Warden Lancaster took center stage, laughing, waving the crowd into silence while his staff cleaned up the mess behind him.

“Now, how was that for an appetizer? Do we not deliver, ladies and gents? Do we not deliver?”

Under a fresh torrent of applause, the guards came back to our lineup. One grabbed Simms. Jablonski grabbed me.

“Time to pop your cherry,” he said, grinning like a hyena as he clamped his hand around my elbow.

“Hey,” I said, “Jablonski.”

He paused. Our eyes met.

“Just so you know, I’m going to kill you.”

He snorted. “Better do it fast. I’m betting you’ve got about three minutes left to live. Got a chunk of my next paycheck riding on it, as a matter of fact.”

They stood us in front of the crowd, side by side, and unlocked our shackles. I felt the heat of the audience’s eyes, a gang of hungry raptors eager for their next meal. They sized me up like I was a piece of meat in a butcher-shop window.

“Leroy Simms,” the warden announced with a flourish. “Stick-up man, extortionist, arsonist. One-time winner—and what a fight that was! Can’t go wrong betting on this big bruiser.”

He gestured toward me now, his smile bright.

“Or can you? We’ve got a new contender tonight: Daniel Faust, former hit man for a Vegas crime syndicate. This one’s a wild card, ladies and gents, with long-shot odds to match! Thirty seconds to go, so get those bets in now.”

He looked on as the tickets flew and the waiters scrambled to collect the bids. “Warden,” I said.

Lancaster turned, eyebrows raised. Like he was surprised I had a voice.

“Why are you doing this?” I asked. “This is…this is sick. You have to know that. These are human beings.”

He cupped his palm over the microphone and shook his head.

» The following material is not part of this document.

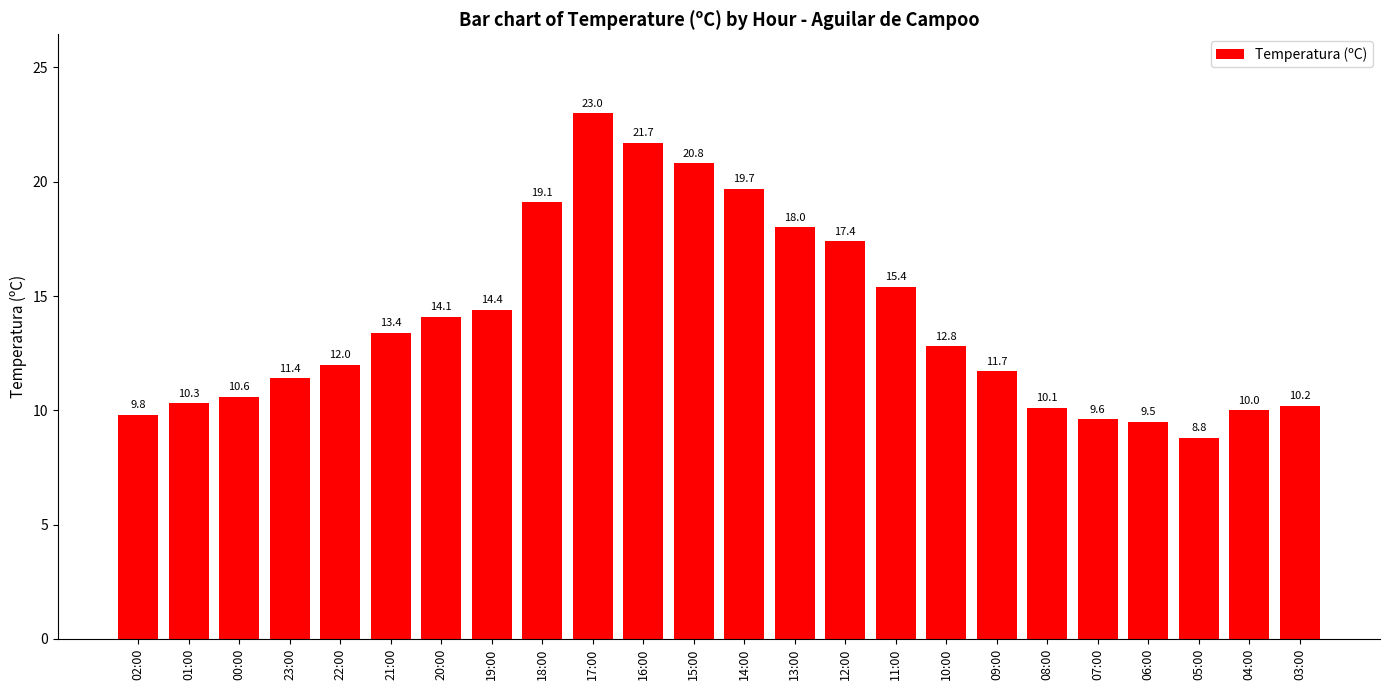

At which label is the value closest to 15?

11:00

“Son, you stopped being a human being the second you came into my prison. You’re a commodity. Think about it: you ain’t never gonna see the outside one way or another. Civilized society wants you gone. Locked up ’til you rot. So why shouldn’t I capitalize on that? You oughta thank me. I’m making your death mean something.”

He gestured to the guards by the weapon racks. As he walked off to the sidelines, he glanced back at me over his shoulder.